• _What to work on_
Go through the records and copy each line where the word "moción" occurs.

Stored items from a collection
*** Begin section ***

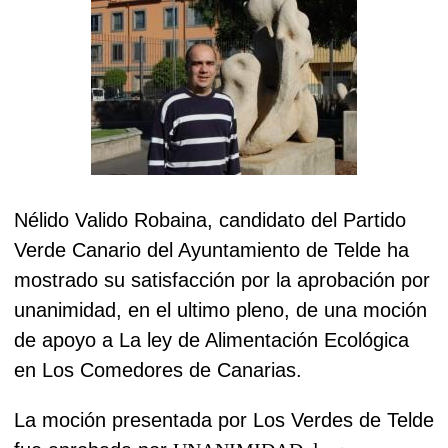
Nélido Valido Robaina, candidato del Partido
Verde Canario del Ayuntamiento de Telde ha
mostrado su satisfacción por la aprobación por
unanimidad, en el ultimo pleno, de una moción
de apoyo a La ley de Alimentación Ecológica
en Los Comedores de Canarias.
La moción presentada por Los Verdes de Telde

*** End section ***

• _Solution_
unanimidad, en el ultimo pleno, de una moción
La moción presentada por Los Verdes de Telde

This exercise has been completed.